Vronski se recobró y levantó la cabeza.
—¡Qué bobada! ¡Lo que dices no tiene ningún sentido!
—Es la verdad.
—¿Qué es lo que es verdad?
—Que me voy a morir. Lo he soñado.
—¿Que lo has soñado? —repitió Vronski y por un instante se acordó del campesino al que había visto en sueños.
—Sí, hace ya mucho tiempo —respondió Anna—. Soñé que entraba corriendo en mi dormitorio para coger algo y enterarme de alguna cosa. Ya sabes cómo son los sueños —prosiguió, abriendo los ojos con espanto—. Y en un rincón de la habitación distinguí una figura…
—¡Ah, qué tontería! Cómo puedes creer…
Pero Anna no permitió que la interrumpiera. Lo que le estaba contando era demasiado importante para ella.
—Esa figura se volvió, y entonces pude ver que era un campesino pequeño y terrible, con la barba desgreñada. Quise echar a correr, pero él se inclinó sobre un saco y se puso a rebuscar en su interior…
Anna imitó los movimientos de aquel hombre, con una expresión de terror. Vronski, acordándose del sueño que había tenido, sintió que le embargaba ese mismo terror.

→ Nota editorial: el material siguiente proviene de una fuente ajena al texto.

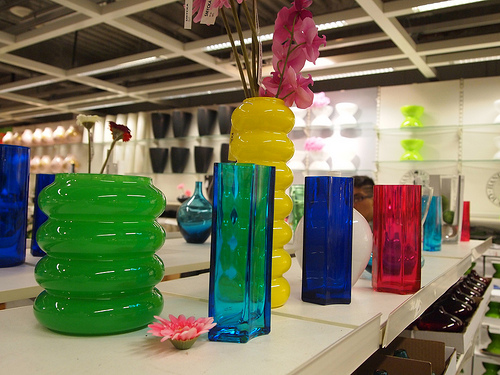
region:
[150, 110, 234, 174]
Black vases on wall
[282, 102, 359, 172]
White vases on wall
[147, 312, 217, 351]
Pink decorative flower on shelf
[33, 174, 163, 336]
Light green rippled vase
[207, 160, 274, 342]
Tall blue glass vase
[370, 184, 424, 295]
Tall pink glass vase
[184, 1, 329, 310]
Yellow rippled vase with pink flowers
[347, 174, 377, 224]
Person standing behind shelves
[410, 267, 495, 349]
Row of dark vases on shelf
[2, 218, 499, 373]
White shelves underneath vases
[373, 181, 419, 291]
a long narrow dark pink translucent glass vase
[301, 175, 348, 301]
long narrow royal blue glass vase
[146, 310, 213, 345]
the top of a pink flower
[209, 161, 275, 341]
long narrow medium blue glass vase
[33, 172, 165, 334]
a frosted green glass vase with a stacked appearance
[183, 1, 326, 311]
pink flowers emerging from a yellow glass vase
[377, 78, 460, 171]
lime green vases on shelves in background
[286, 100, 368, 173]
white vases on shelves in background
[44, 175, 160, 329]
this is a vase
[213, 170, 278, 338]
this is a vase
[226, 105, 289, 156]
this is a vase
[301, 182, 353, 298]
this is a vase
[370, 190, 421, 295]
this is a vase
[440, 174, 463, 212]
this is a vase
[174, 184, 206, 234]
this is a vase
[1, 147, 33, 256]
this is a vase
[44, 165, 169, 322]
this is a vase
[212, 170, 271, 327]
this is a vase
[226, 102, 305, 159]
this is a vase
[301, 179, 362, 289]
this is a vase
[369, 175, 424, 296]
this is a vase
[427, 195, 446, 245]
this is a vase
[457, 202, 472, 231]
this is a vase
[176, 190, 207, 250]
this is a vase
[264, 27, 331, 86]
this is a flower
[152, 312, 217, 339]
the flowers are pink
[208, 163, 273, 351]
the vase is blue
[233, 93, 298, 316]
the vase is yellow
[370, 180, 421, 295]
the vase is red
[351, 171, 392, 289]
the man has glasse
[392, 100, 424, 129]
the object is green in color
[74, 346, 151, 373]
the surface is white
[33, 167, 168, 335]
green vase on a counter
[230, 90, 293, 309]
tall yellow vase on a counter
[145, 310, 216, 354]
plastic flower on a counter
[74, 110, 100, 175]
white flower in a green vase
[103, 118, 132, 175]
red flower in a green vase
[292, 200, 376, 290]
white vase on the counter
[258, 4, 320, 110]
pink flower in a yellow vase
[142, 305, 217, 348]
Small pink flower on a shelf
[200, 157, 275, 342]
Clear blue vase next to a yellow vase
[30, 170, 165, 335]
Green vase next to a blue clear vase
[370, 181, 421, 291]
Red vase next to a white vase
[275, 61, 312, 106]
Pink flower next to a yellow vase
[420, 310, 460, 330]
Small light bulb in a drawer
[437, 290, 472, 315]
Small light bulb in a drawer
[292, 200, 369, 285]
White vase next to a red vase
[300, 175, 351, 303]
Blue vase next to a yellow vase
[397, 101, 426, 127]
Green stool sitting on a shelf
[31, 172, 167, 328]
colorful glass vase on the white table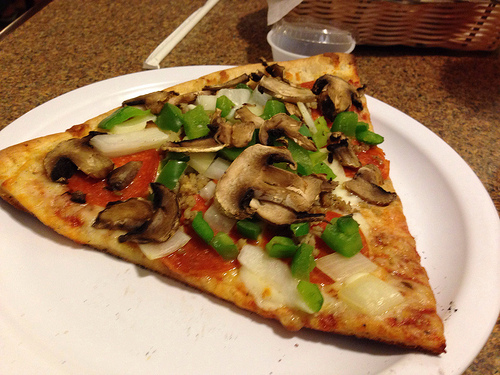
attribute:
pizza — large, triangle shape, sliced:
[2, 50, 447, 358]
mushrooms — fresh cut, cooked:
[209, 138, 314, 220]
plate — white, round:
[1, 65, 500, 374]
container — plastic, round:
[265, 27, 356, 62]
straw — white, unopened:
[140, 0, 224, 70]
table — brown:
[1, 1, 500, 374]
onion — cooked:
[335, 273, 405, 320]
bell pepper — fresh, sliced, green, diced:
[321, 217, 364, 258]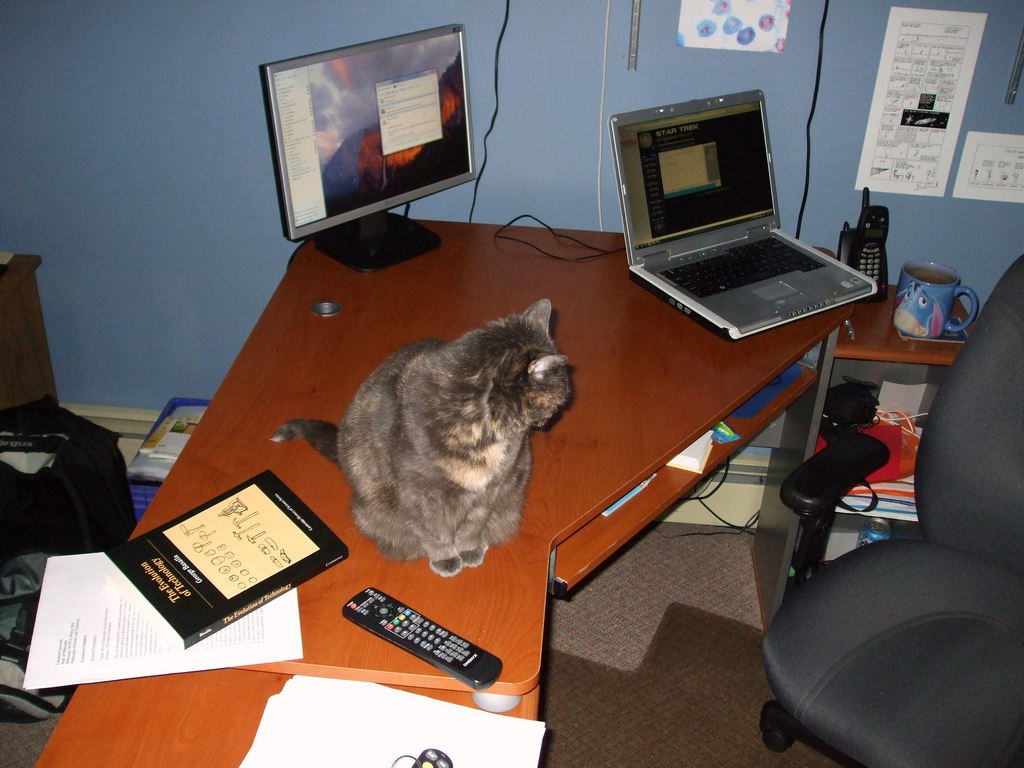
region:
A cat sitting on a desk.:
[264, 296, 574, 575]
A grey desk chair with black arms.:
[753, 250, 1016, 762]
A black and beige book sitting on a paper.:
[102, 465, 344, 646]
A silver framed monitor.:
[256, 17, 473, 267]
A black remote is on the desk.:
[339, 585, 501, 687]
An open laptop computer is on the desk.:
[604, 83, 873, 334]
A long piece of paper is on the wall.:
[848, 4, 982, 194]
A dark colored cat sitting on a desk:
[261, 311, 588, 581]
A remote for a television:
[339, 580, 513, 694]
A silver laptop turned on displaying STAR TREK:
[587, 73, 879, 353]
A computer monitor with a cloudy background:
[239, 32, 493, 271]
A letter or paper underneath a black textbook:
[18, 509, 307, 705]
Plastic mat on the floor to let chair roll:
[525, 590, 764, 765]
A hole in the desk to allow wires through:
[299, 301, 348, 320]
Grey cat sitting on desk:
[267, 295, 578, 583]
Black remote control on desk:
[339, 577, 504, 695]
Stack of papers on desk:
[229, 666, 550, 765]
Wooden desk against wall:
[29, 211, 982, 766]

—Mientras rebuscaba en el saco, pronunciaba muy deprisa unas palabras en francés, ya sabes, arrastrando las erres: «Il faut le battre le fer, le broyer, le pétrir…»[4]. Sobrecogida de espanto, quise despertar, y me desperté… pero en un sueño. Y empecé a preguntarme qué significaba todo eso. Oí que Kornéi me decía: «Al dar a luz, madrecita, se morirá usted al dar a luz». Entonces me desperté de verdad…
—¡Qué bobada! ¡Qué bobada! —dijo Vronski, aunque él mismo se daba cuenta de que su voz no sonaba nada convincente.
—Bueno, no hablemos más de eso. Haz el favor de llamar. Voy a ordenar que nos sirvan el té. Pero espera un momento. Creo que pronto…
Anna no acabó la frase. La expresión de su rostro cambió en un instante. El terror y la agitación dejaron paso a una atención serena, grave, beatífica. Vronski no pudo comprender a qué obedecía ese cambio. Anna había sentido que una nueva vida se agitaba en su interior.